Instrument reading data:
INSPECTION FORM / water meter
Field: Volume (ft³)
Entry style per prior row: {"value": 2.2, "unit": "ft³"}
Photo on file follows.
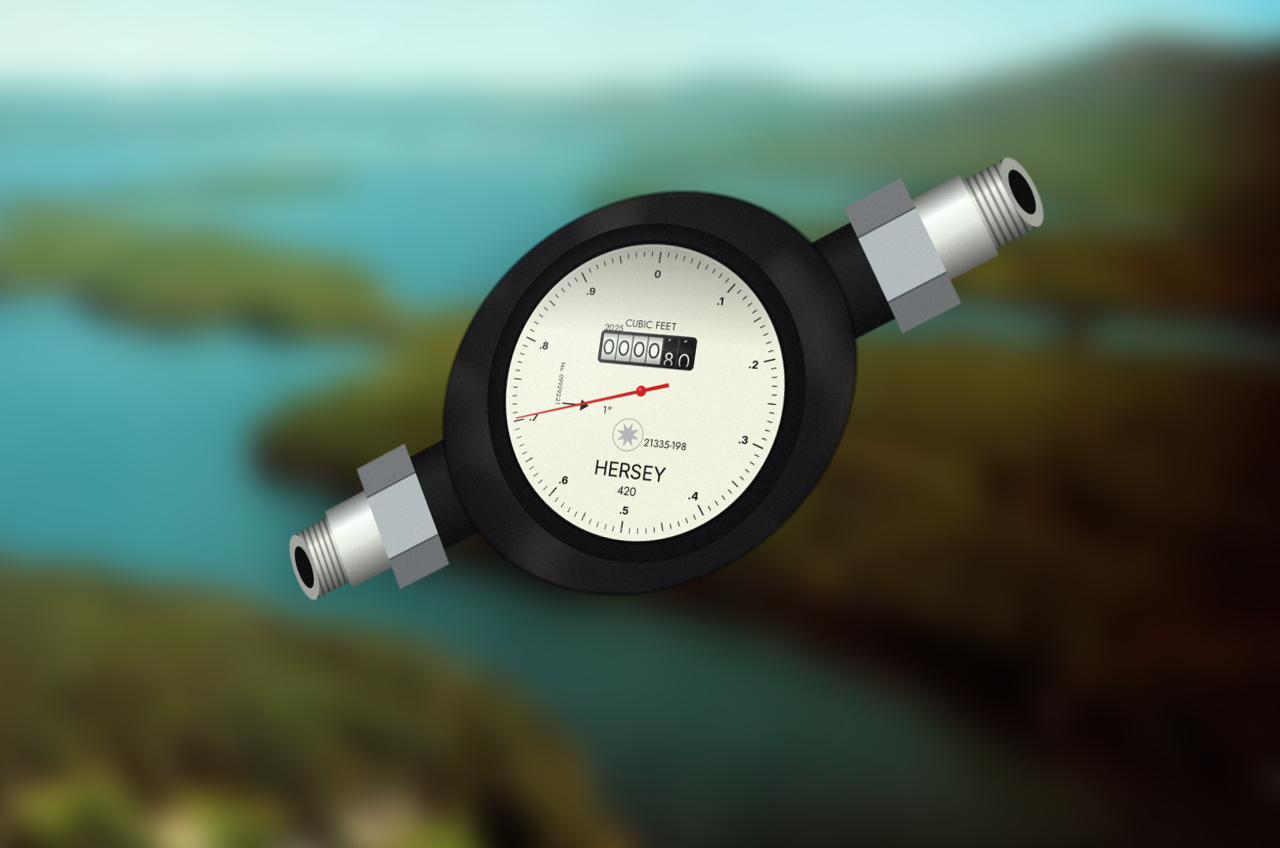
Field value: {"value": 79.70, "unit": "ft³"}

--

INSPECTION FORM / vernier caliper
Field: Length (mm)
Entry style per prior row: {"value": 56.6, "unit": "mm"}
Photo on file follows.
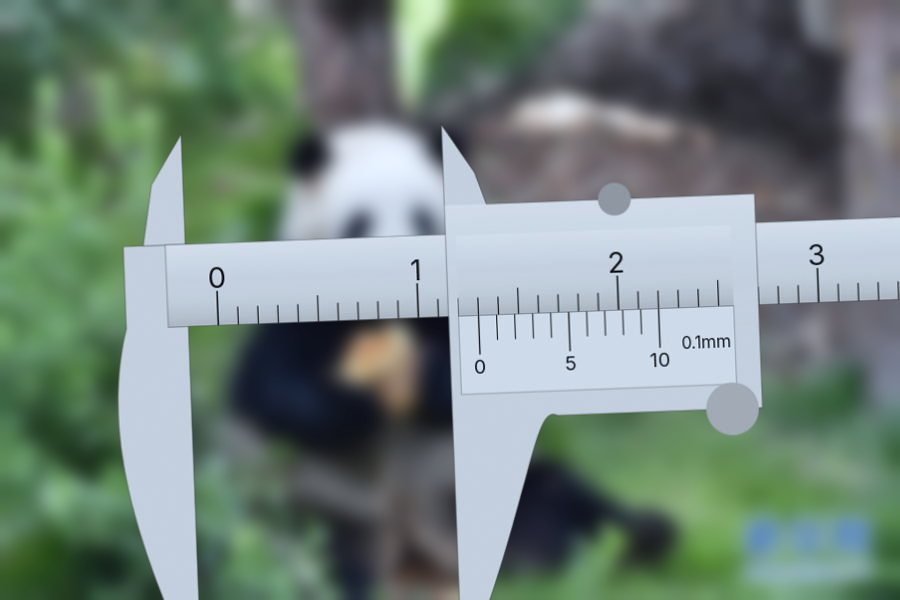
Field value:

_Task item:_
Please pick out and copy each line of the data above that contains the string "Entry". Case matters.

_Result of the task:_
Entry style per prior row: {"value": 2.2, "unit": "ft³"}
Entry style per prior row: {"value": 56.6, "unit": "mm"}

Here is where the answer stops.